24. Mai 2018
Pressemeldungen

Studie: „Soziale Spaltung
schadet der Gesellschaft“

In Saarbrücken wächst die räumliche Trennung zwischen arm und reich, das belegt eine neue Studie des Wissenschaftszentrums Berlin für Sozialforschung.

© Bernd Wachtmeister/pixelio.de


Der Sozialverband VdK Saarland sieht die Politik in der Pflicht, mit dem sozialen Wohnungsbau die gesellschaftliche Durchmischung zu fördern. Peter Springborn, Geschäftsführer des VdK Saarland, dazu: „Die soziale Spaltung schreitet voran.

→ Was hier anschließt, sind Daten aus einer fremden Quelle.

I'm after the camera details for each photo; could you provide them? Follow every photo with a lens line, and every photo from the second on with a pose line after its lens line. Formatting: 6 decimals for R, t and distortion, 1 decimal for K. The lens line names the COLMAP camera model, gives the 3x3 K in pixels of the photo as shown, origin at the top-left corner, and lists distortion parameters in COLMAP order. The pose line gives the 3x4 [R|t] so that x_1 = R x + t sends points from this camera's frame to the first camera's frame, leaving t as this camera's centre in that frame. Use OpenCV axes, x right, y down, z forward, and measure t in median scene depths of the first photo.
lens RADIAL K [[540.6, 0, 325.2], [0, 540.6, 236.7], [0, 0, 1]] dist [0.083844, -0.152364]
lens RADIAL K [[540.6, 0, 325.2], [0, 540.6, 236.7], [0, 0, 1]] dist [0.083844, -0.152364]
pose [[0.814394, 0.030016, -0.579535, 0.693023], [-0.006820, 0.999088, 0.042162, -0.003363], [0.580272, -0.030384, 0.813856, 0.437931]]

Dass Saarbrücken in einigen Stadtteilen eine auffällige räumliche Ballung von Menschen aufweist, die auf Grundsicherung angewiesen sind, ist ein Alarmsignal.

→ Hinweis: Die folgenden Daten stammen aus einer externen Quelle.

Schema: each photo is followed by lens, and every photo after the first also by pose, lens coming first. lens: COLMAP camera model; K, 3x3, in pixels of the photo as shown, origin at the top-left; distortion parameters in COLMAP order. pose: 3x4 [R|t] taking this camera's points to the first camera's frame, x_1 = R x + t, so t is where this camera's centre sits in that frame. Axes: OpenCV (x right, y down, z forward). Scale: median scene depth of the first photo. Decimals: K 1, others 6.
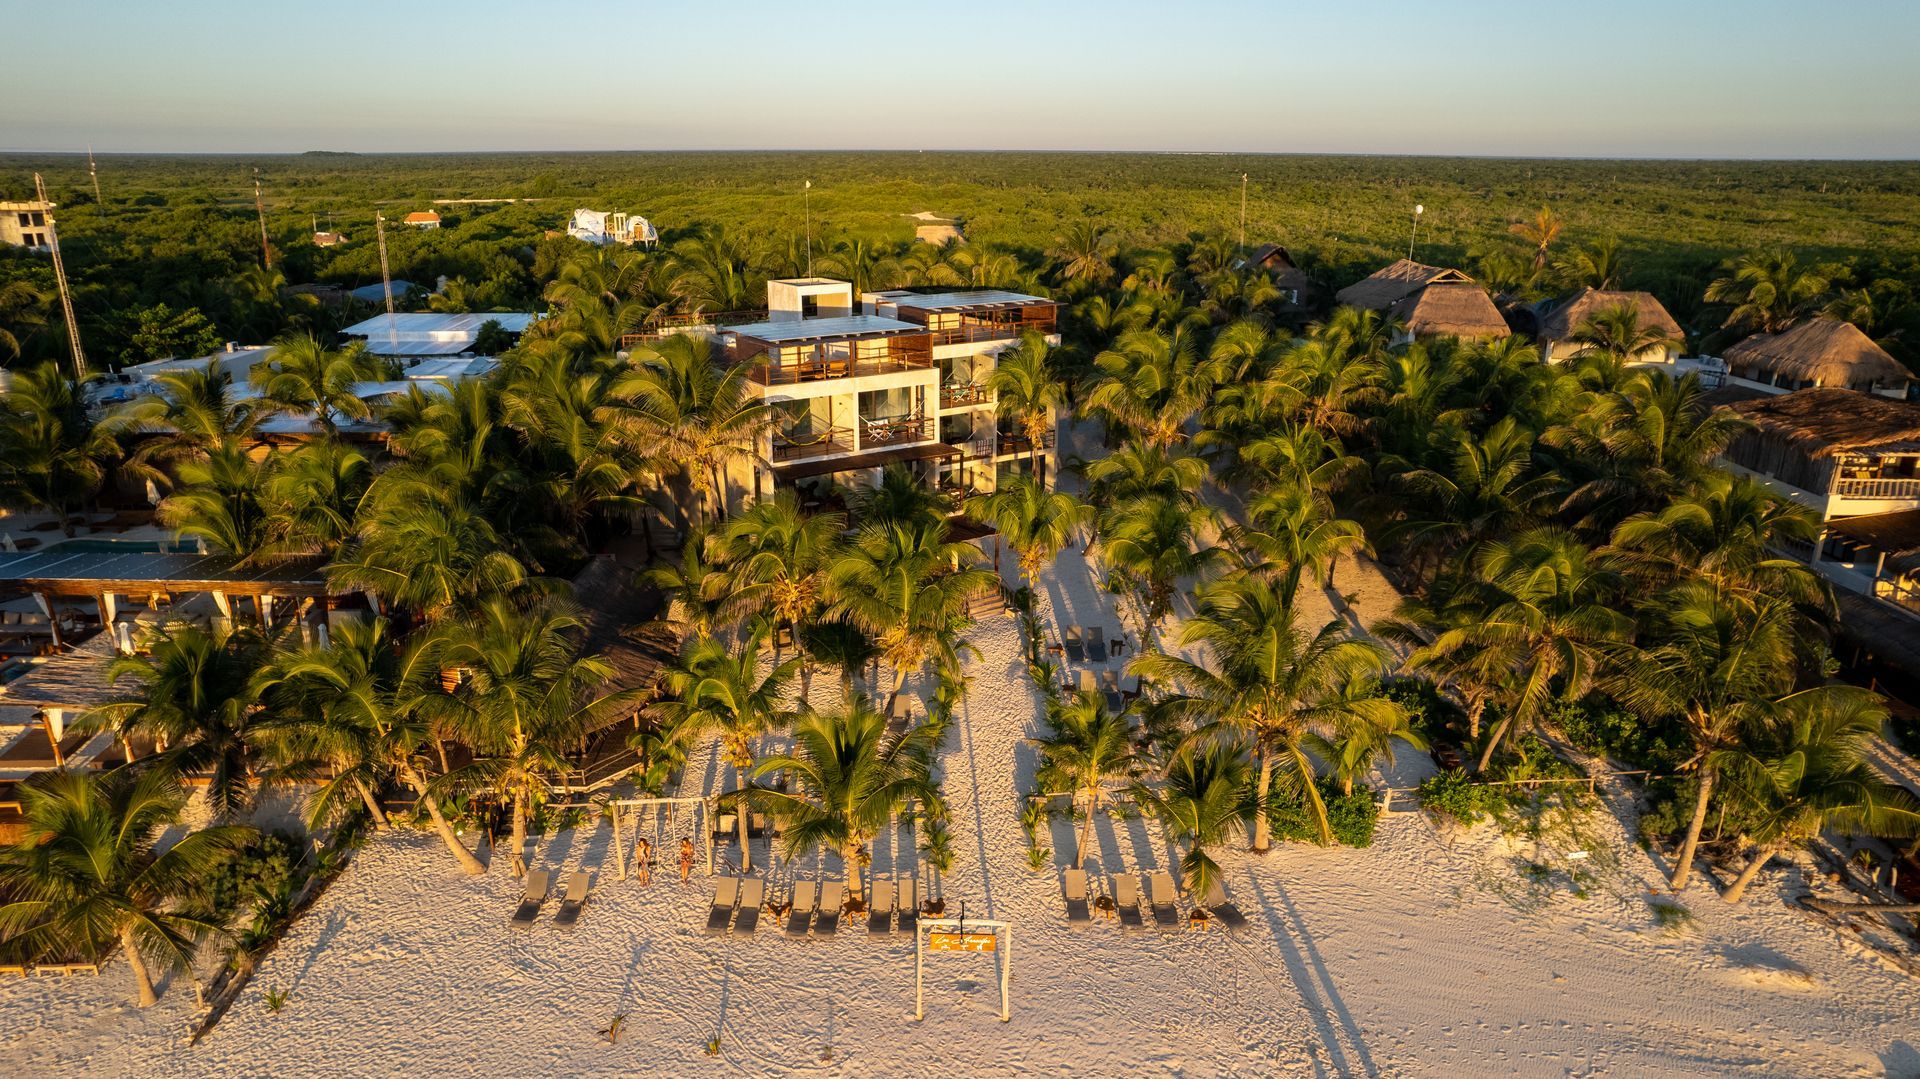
lens RADIAL K [[1246.0, 0, 960.0], [0, 1246.0, 539.5], [0, 0, 1]] dist [-0.100579, 0.098744]
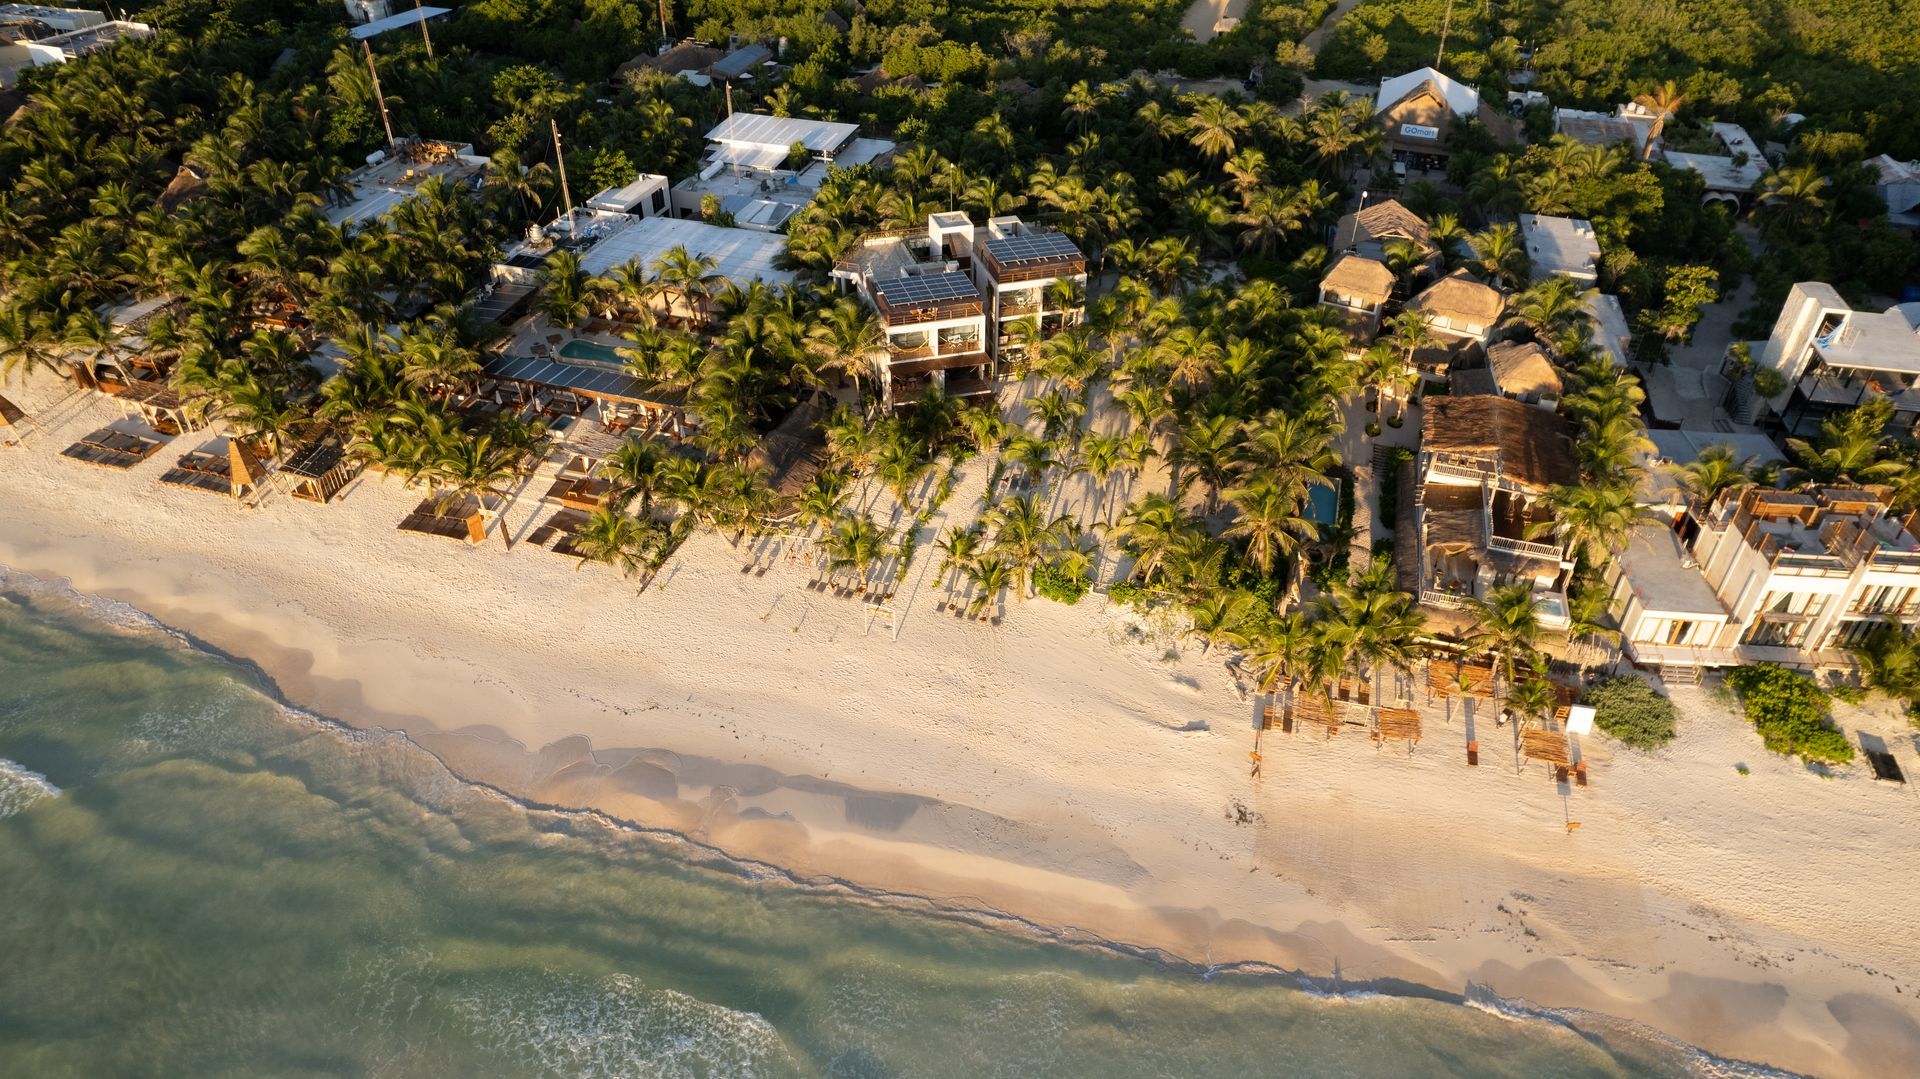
lens RADIAL K [[1246.0, 0, 960.0], [0, 1246.0, 539.5], [0, 0, 1]] dist [-0.100579, 0.098744]
pose [[0.954779, 0.180883, -0.235962, 0.718635], [-0.094628, 0.937248, 0.335578, -0.709680], [0.281855, -0.298075, 0.911981, -1.322659]]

Springborn weiter: „Die Studienergebnisse zeigen, dass die bisherigen politischen Maßnahmen nicht ausreichen. Die Landesregierung darf den sozialen Wohnungsbau nicht nur in einkommensschwachen Stadtteilen vorantreiben, wo sich zahlreiche Problemlagen bündeln. Dem wachsenden Bedarf an bezahlbaren, barrierefreien Wohnungen im gesamten Stadtbereich muss die Landesregierung mit konkreten Konzepten entgegentreten. Es schadet der Gesellschaft, wenn Jung und Alt, Arm und Reich immer seltener Tür an Tür leben. Unterschiedliche Menschen sollen sich in der Nachbarschaft begegnen können, damit die Solidarität auch auf den Straßen gelebt wird.“

Hintergründe zur Studie:

Forscher des Wissenschaftszentrums Berlin für Sozialforschung haben untersucht, wie sich die Anzahl der SGB-II-Bezieher in 74 deutschen Großstädten über die Stadtgebiete verteilt. Der so-genannte Segregationsindex gibt an, wie viel Prozent der Hartz-IV-Empfänger in einen anderen Stadtteil umziehen müssten, um gleichmäßig verteilt in einer Stadt zu leben. Saarbrücken liegt auf Platz 12 und gehört damit zu den westdeutschen Städten mit der höchsten sozialen Segregation.